New Law Criminalizes “Homophobic” Views in Switzerland

While Russia is protecting the family by enshrining traditional heterosexual marriage in its constitution, other nations — such as Switzerland — are making it against the law even to express traditional views in public.

Swiss citizens who believe that homosexual acts are wrong will be prevented from expressing their views.

Originally appeared at: International Family News

It’s another sign of an increasingly oppressive world and diminishing freedom. On February 9, Swiss citizens voted by a large majority – over 63% – in favor of the bill that will punish “homophobic discrimination”.
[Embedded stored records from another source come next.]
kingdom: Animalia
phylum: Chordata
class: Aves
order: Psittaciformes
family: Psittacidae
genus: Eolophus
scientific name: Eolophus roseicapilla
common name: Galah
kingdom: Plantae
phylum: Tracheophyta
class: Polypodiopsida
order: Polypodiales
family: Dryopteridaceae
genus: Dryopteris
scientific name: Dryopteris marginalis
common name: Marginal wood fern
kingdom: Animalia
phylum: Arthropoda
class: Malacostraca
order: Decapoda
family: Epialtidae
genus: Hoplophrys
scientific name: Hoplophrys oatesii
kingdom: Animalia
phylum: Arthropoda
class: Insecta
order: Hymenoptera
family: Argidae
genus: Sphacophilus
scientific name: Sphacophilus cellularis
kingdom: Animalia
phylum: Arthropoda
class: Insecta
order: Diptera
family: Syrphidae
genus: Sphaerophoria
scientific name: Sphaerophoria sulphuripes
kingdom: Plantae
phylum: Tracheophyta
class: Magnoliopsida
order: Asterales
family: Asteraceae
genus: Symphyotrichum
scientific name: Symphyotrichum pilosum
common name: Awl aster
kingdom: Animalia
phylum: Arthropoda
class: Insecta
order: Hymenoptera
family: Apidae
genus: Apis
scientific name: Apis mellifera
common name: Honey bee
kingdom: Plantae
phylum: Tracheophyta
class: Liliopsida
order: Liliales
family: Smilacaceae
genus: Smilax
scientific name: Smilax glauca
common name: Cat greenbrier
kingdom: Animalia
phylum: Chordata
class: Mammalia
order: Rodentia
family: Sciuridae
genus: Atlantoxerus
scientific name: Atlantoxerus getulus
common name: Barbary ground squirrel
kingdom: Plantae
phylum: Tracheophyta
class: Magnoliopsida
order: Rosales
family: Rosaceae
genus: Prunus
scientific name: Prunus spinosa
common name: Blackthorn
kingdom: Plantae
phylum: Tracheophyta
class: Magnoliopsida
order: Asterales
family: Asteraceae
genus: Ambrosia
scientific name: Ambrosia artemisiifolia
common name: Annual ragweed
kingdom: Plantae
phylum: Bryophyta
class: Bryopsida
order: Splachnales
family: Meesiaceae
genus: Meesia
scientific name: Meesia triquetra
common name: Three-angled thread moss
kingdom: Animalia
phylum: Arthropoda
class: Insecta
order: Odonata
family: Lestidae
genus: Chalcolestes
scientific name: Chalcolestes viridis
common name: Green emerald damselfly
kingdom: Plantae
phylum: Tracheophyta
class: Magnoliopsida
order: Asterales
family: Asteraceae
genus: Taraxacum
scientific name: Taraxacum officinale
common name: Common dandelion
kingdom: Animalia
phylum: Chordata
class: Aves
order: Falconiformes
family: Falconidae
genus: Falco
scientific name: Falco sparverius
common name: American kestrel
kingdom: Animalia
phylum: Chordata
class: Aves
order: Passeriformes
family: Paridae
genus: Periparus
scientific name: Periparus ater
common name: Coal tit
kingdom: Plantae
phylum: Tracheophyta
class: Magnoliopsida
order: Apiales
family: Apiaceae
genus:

Now, this language is perfidious. Only homosexual Swiss citizens, or those who agree with them, will have full freedom to do and say what they want; whereas Swiss citizens who believe homosexual behavior is wrong will not have the opportunity to say it. This is an obvious abuse, but one that the world we live in seems to like more and more: it is a world less and less free, and in fact more and more discriminatory.

Those who now bask in victory say that the Swiss vote is a barrier erected against hatred. In fact, the opposite is true. Complacency is the proverbial characteristic of bullies, and the Swiss case is no exception. Saying that homosexual relationships are wrong, even a sin, is still no incitement to hatred (as it distinguishes between acts and persons); whereas reviling those who have a different opinion with frightening words like “homophobia” could very really be seen as an incitement to hatred.

Why is it not hatred to accuse those who think differently of obscurantism, backwardness, fanaticism, maybe even fascism? Why today does the defense of the freedom of belief and expression include only some people’s beliefs?

Freedom is all or nothing. Why does the LGBT+ community, which labels as “homophobic” those who think differently just because they think differently, want to impose on all the world this despotism of curtailed freedom? Why is it considered so threatening that someone may be free to say that homosexuality is wrong? Is this not just a fear of freedom?

I do not fear at all the freedom of a homosexual person to do or say as he or she likes. Instead, I fear the anti-freedom of those who want to impose an idea on me and my family, those who want to restrict and compress our liberty and impose a single way of thinking. I fear this dogma and “religion”: the dogma of uniformity and the religion of conformity.

It’s just a hunch, but I have the feeling that most of the Swiss who voted “yes” in the referendum did so in the belief that they were seriously preventing discrimination against homosexual people; but in reality they are only restricting the freedom of disagreement, as all who shy away from confrontation want to do.